Docker-Compose: Auto-Restart Containers on Failure — When to Use always vs on-failure

Docker-Compose: Auto-Restart Containers on Failure — When to Use always vs on-failure

When running multi-container setups, unexpected crashes happen. Docker-Compose’s restart policies help avoid downtime by automatically restarting containers based on failure conditions. Choosing the right restart policy ensures your services stay resilient without masking genuine issues.

Restart Policies at a Glance

Docker supports four primary restart policies:

  • no (default): Don’t restart containers automatically.
  • always: Always restart container regardless of exit code.
  • on-failure[:max-retries]: Restart only if container exits with a non-zero status, optionally limiting retries.
  • unless-stopped: Like always, but don’t restart if the container was manually stopped.

Practical Guidance: When to Use always vs on-failure

Use Case Recommended Policy Why?
Critical services needing uptime always Ensures container restarts no matter what.
Services where failure means something needs fixing on-failure (with max retries) Avoids infinite restart loops on config bugs.
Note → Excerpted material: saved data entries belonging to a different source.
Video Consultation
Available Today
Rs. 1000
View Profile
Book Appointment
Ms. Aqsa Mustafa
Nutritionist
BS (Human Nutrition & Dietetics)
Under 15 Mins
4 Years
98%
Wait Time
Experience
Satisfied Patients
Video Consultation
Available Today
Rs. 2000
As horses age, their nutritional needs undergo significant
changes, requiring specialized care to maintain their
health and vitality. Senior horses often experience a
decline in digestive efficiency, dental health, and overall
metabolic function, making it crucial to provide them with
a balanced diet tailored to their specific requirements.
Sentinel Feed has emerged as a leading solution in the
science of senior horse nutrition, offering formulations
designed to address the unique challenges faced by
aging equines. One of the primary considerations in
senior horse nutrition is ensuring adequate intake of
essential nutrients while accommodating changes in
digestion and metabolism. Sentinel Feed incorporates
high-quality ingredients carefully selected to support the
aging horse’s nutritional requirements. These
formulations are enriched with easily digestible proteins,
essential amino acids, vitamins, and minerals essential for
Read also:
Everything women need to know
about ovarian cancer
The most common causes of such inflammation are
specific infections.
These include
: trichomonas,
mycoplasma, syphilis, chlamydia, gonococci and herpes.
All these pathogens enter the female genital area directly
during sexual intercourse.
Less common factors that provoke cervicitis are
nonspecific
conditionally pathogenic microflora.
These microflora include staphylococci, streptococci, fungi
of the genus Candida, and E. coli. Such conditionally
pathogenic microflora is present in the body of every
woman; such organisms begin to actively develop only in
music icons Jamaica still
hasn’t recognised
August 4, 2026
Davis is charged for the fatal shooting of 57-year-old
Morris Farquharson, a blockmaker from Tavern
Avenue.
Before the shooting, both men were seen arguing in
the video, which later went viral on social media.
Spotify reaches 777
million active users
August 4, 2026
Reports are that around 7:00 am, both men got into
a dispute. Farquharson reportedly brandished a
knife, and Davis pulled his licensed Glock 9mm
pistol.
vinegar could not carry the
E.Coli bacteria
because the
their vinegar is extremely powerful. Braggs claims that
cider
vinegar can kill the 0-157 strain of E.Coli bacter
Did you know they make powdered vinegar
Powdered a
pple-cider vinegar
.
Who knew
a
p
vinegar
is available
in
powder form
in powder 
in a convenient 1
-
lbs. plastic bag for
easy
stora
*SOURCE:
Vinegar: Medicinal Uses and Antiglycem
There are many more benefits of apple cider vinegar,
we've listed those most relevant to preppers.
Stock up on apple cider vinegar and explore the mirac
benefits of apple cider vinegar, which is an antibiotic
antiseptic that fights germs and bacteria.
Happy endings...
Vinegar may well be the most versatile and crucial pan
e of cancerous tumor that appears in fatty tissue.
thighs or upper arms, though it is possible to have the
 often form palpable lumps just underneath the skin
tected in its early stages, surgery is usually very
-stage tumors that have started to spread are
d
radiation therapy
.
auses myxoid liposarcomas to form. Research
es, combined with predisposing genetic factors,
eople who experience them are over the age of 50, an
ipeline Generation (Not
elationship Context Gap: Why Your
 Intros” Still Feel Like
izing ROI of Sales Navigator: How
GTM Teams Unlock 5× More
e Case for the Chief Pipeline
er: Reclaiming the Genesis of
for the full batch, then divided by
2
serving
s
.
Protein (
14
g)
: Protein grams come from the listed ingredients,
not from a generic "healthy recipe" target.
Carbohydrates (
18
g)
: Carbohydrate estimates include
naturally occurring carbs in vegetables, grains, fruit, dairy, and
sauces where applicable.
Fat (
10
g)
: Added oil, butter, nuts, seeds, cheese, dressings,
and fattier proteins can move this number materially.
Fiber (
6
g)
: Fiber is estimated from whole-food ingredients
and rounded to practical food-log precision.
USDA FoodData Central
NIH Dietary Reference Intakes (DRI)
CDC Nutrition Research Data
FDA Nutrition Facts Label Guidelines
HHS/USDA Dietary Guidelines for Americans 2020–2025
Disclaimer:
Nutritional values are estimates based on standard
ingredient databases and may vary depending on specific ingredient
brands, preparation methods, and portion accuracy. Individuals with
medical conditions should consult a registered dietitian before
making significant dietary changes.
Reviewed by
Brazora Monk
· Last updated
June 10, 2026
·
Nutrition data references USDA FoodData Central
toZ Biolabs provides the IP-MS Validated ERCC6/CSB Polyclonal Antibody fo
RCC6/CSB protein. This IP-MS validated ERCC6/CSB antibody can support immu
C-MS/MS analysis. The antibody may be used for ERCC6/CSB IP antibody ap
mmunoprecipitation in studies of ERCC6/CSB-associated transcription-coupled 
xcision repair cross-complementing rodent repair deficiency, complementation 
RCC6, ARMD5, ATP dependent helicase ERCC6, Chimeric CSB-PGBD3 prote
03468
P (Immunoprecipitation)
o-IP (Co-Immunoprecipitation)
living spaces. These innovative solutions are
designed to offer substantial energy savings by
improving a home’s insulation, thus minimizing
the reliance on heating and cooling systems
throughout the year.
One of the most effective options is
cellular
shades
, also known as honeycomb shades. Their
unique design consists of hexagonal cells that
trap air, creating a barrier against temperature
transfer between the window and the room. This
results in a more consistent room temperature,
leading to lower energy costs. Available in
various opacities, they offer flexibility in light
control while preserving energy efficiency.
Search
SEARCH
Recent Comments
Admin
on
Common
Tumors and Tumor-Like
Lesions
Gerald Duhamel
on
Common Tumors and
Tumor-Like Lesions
Use always for Core Infrastructure Components

Example: Databases, API gateways, or workers that must run continuously regardless of exit codes.

services:
  db:
    image: postgres:latest
    restart: always
  • Restarts even on manual exits or exit 0.
  • Keeps core services highly available.
  • Stops only if explicitly stopped.

Use on-failure to Catch Genuine Failures Without Masking Issues

Example: A batch job container that should restart on crashes but fail loudly and stop after repeated errors.

services:
  batch-job:
    image: my-batch-job:latest
    restart: on-failure:5
  • Retries up to 5 times on non-zero exit codes.
  • Does not restart on clean shutdown (exit 0).
  • Prevents endless restart loops if there's a persistent bug.

Pro Tips and Edge Cases

  • Combine on-failure with proper logging and alerting to surface recurring failures.
  • Use unless-stopped to avoid restarts after manual intervention, ideal during maintenance windows.
  • Be cautious with always in development; it can obscure problems by hiding container crashes in an endless restart loop.
  • on-failure does not restart containers that exit with status 0, so use it only when non-zero exit means “needs restart.”

Summary

Policy Restarts on zero? Restarts on failure? Stops on manual stop? Best For
no No No N/A Temporary/test containers
always Yes Yes No Critical always-on services
on-failure No Yes (with optional max retries) No Fault detection with controlled retries
unless-stopped Yes Yes Yes Persistent services with manual stop control

For production, prefer always for crucial containers, and on-failure with retry limits to safely restart transient jobs without masking bugs.


Implement restart policies thoughtfully to improve availability and observability—your infrastructure will thank you.


Keep the containers running. Keep the downtime minimal.